The Gleaners and I (French: Les glaneurs et la glaneuse; "The gleaners and the female gleaner", a reference to the director herself) is a 2000 French documentary film by Agnès Varda that features various kinds of gleaning. It was entered into competition at the 2000 Cannes Film Festival ("Official Selection 2000"), and later went on to win awards around the world. In a 2014 Sight and Sound poll, film critics voted The Gleaners and I the eighth best documentary film of all time.

The film tracks a series of gleaners as they hunt for food, knicknacks, thrown away items, and personal connection. Varda travels the French countryside as well as the city to find and film not only field gleaners, but also urban gleaners and those connected to gleaners, including a wealthy restaurant owner whose ancestors were gleaners. The film spends time capturing the many aspects of gleaning and the many people who glean to survive. One such person is the teacher named Alain, an urban gleaner with a master's degree who teaches French to immigrants.

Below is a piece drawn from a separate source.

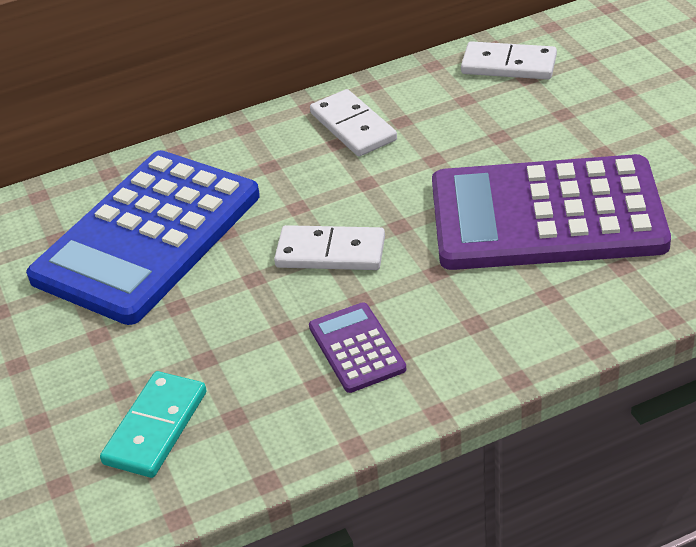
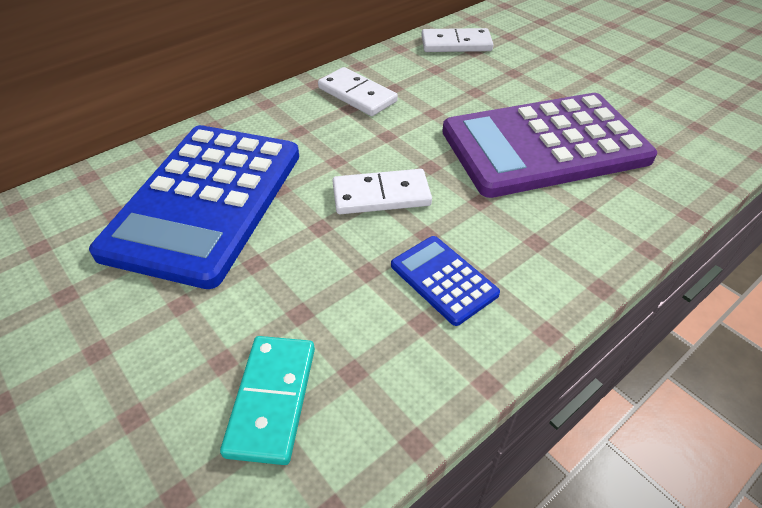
camera: 20 degrees left, 5 degrees up
(357, 348) = (443, 279): purple calculator -> blue calculator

Varda's other subjects include artists who incorporate recycled materials into their work, symbols she discovers during her filming (including a clock without hands and a heart-shaped potato), and the French laws regarding gleaning versus abandoned property. Varda also spends time with Louis Pons, who explains how junk is a "cluster of possibilities."

This film has an unexpected brief interview with the psychoanalyst Jean Laplanche, plus follow-up segments on some of the featured people.

Varda describes her filming and writing process as cinecriture: the process of writing narration, choosing shots, encountering subjects, editing, choosing music is “all chance working with me, all this is the film writing that I often talk about.” She describes in the press kit for the film that she and her team would travel and shoot for roughly two weeks at a time and immediately proceed to edit while scouting for additional locations. Gleaners was filmed throughout France, in Beauce, Jura, Provence, the Pyrenees and in the suburbs of Paris. She says the entire process took place between September 1999 and April 2000. Varda traveled alone to get most of her “gleaned” shots, scouting markets between 2 and 4 p.m. Most of the abandoned objects and shots she found, including the “dancing lens cap” and the heart-shaped potato, were “[strokes] of luck—and we immediately filmed it.”